===== Texto para análise

O investimento em tecnologia é talvez um dos pontos mais fortes da China. Os avanços ocorrem de maneira veloz, deixando para trás grande parte do mundo. Coisas que antes pensamos que era exclusivo de filmes de ficção científica, estão se tornando realidade.

Os cientistas chineses começaram o primeiro teste clínico do mundo de estimulação cerebral profunda (DSB) para as pessoas viciadas em drogas. O procedimento é invasivo e tem a perfuração dos orifícios no crânio do paciente para que os eletrodos sejam colocados em seu cérebro. Esses eletrodos podem ser estimulados através de um dispositivo portátil.

Segundo a ABC News, essa mesma tecnologia já foi usada para distúrbios como a doença da Parkinson. E essa é a primeira vez que o DSB vai ser usado com a esperança de acabar com o vício.

Estudo

O primeiro ensaio focou no vício em metanfetamina e está sendo feito no hospital Ruijim, em Xangai. Segundo os Institutos Nacionais de Saúde dos EUA, existem oito ensaios clínicos DBS registrados para a dependência de drogas.

Seis desses oito estão na China. Mesmo que o país tenha um passado não muito bom com as cirurgias cerebrais, atualmente, a China se tornou o centro mundial de pesquisa DBS. O primeiro paciente é um viciado em metanfetamina conhecido apenas como Yan.

Ele usa drogas desde 2001, quando seu filho nasceu e ele perdeu cerca de 150 mil dólares em jogos de azar. Depois disso, ele se divorciou e com as visitas do filho sendo cada vez menores, ele se submeteu ao teste do DBS. “Minha força de vontade é fraca”, disse Yan.

==========
===== Dados de entrada

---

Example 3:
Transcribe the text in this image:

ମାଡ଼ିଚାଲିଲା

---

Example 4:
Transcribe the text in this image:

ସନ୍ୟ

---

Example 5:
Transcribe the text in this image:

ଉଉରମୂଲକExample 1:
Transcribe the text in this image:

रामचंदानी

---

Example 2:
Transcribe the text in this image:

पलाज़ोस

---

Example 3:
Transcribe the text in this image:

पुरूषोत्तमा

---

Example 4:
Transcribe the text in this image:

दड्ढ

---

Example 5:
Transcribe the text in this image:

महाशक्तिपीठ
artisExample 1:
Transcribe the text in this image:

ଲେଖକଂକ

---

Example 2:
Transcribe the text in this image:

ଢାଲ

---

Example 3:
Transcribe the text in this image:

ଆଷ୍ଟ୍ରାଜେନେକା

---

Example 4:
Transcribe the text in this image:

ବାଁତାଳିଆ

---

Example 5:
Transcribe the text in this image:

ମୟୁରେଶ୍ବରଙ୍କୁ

==========

Exercícios:
**a)** Transcreva fielmente o trecho do texto sobre estimulação cerebral profunda que vai de "Os cientistas chineses" até "dependência de drogas.", incluindo essas palavras.
**b)** Liste todas as organizações e instituições citadas pelo nome no texto sobre estimulação cerebral profunda.

Respostas:
**a)**
Os cientistas chineses começaram o primeiro teste clínico do mundo de estimulação cerebral profunda (DSB) para as pessoas viciadas em drogas. O procedimento é invasivo e tem a perfuração dos orifícios no crânio do paciente para que os eletrodos sejam colocados em seu cérebro. Esses eletrodos podem ser estimulados através de um dispositivo portátil.

Segundo a ABC News, essa mesma tecnologia já foi usada para distúrbios como a doença da Parkinson. E essa é a primeira vez que o DSB vai ser usado com a esperança de acabar com o vício.

Estudo

O primeiro ensaio focou no vício em metanfetamina e está sendo feito no hospital Ruijim, em Xangai. Segundo os Institutos Nacionais de Saúde dos EUA, existem oito ensaios clínicos DBS registrados para a dependência de drogas.

**b)**
ABC News
hospital Ruijim
Institutos Nacionais de Saúde dos EUA